(WHAT IS NEEDED)
Start at the line below containing "hfov_deg: 25.3" and stop at the line containing "focal_mm: 9". Repeat every line of that stretch exactly, and nothing outside it.

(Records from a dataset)
● ● ● ●
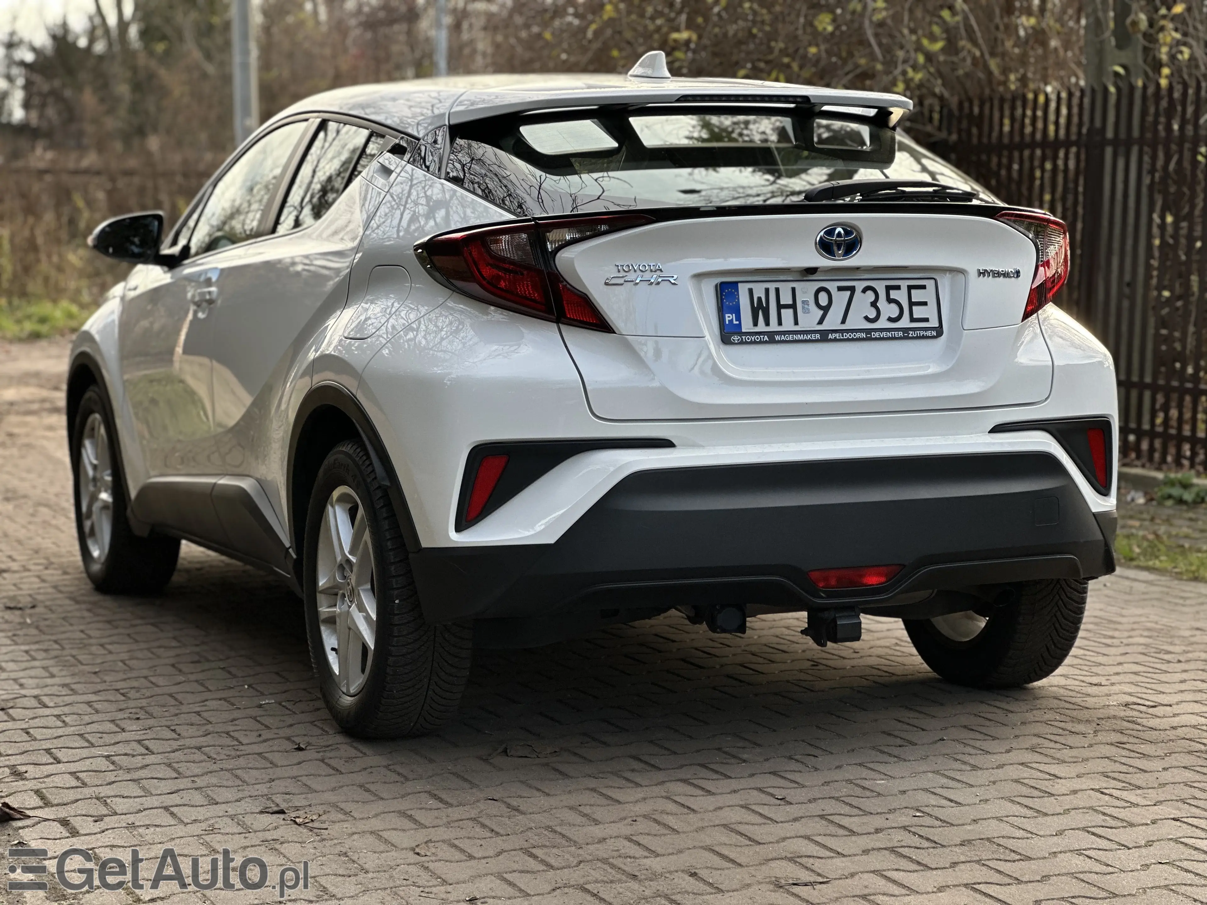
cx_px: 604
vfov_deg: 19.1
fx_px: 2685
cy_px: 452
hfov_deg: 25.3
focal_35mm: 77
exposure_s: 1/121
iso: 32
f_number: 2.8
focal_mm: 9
● ● ● ●
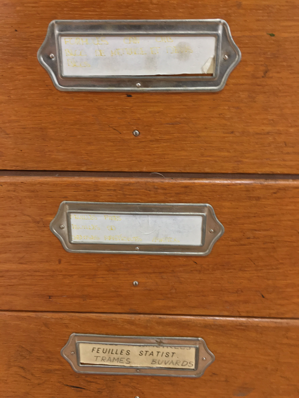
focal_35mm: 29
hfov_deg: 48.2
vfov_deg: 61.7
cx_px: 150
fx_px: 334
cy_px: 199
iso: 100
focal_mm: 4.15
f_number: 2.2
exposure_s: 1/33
● ● ● ●
(ANSWER SPACE)
hfov_deg: 25.3
focal_35mm: 77
exposure_s: 1/121
iso: 32
f_number: 2.8
focal_mm: 9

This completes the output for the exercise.